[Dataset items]
+ + + +

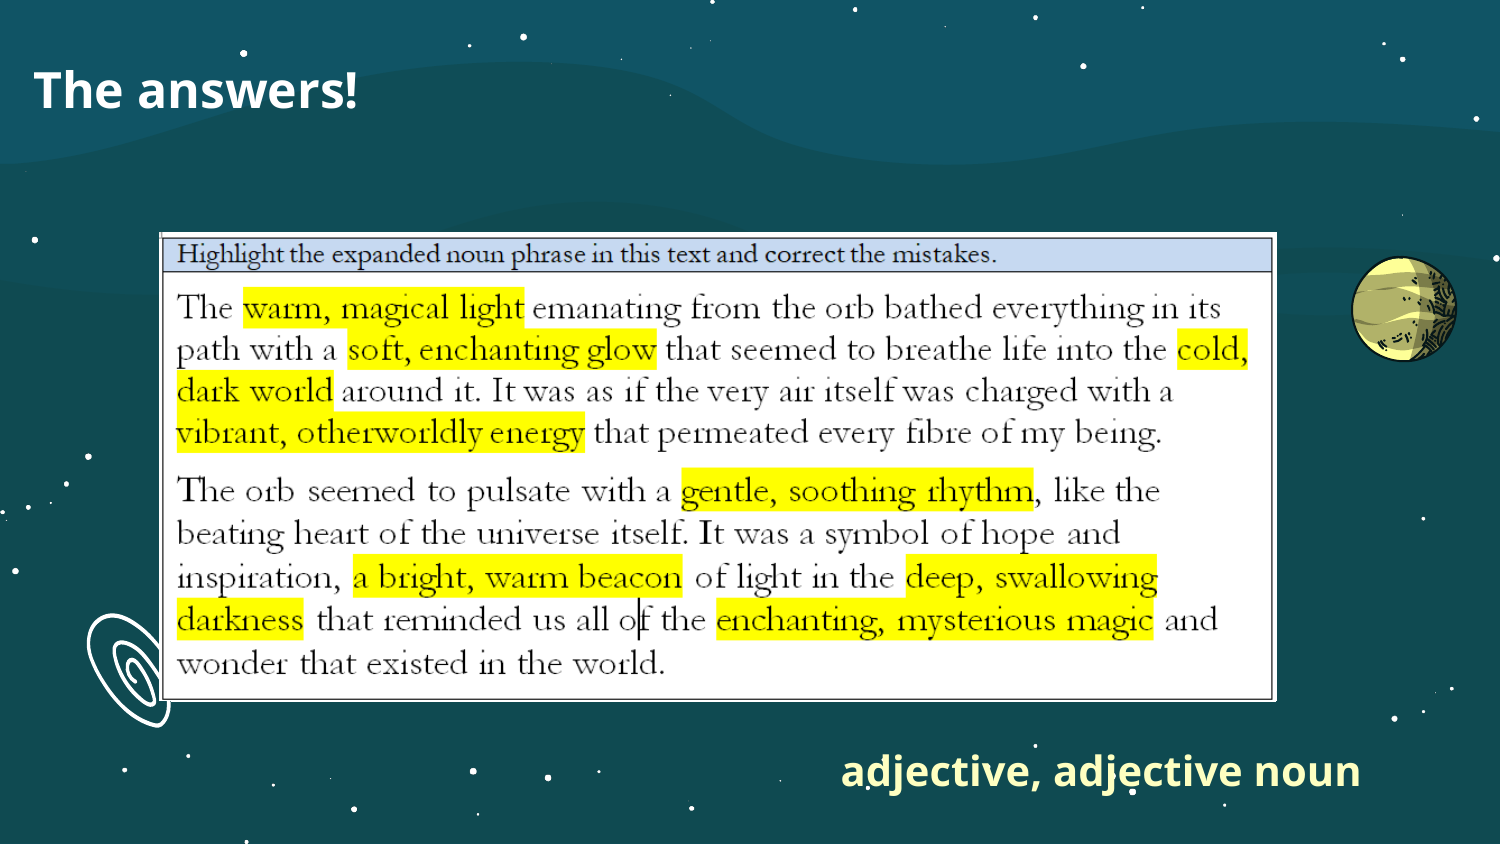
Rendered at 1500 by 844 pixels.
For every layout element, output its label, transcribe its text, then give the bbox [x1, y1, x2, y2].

text_box [87, 614, 170, 727]
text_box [1346, 255, 1461, 363]
picture [0, 0, 1500, 844]
title The answers! [18, 43, 1389, 138]
title adjective, adjective noun [293, 730, 1378, 831]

+ + + +

■ INSTRUCTIONS TO FOLLOW
In your copy, include every record word for word but no pictures.

■ TASK ANSWER
Rendered at 1500 by 844 pixels.
For every layout element, output its label, transcribe its text, then give the bbox [x1, y1, x2, y2].

text_box [87, 614, 170, 727]
text_box [1346, 255, 1461, 363]
picture [0, 0, 1500, 844]
title The answers! [18, 43, 1389, 138]
title adjective, adjective noun [293, 730, 1378, 831]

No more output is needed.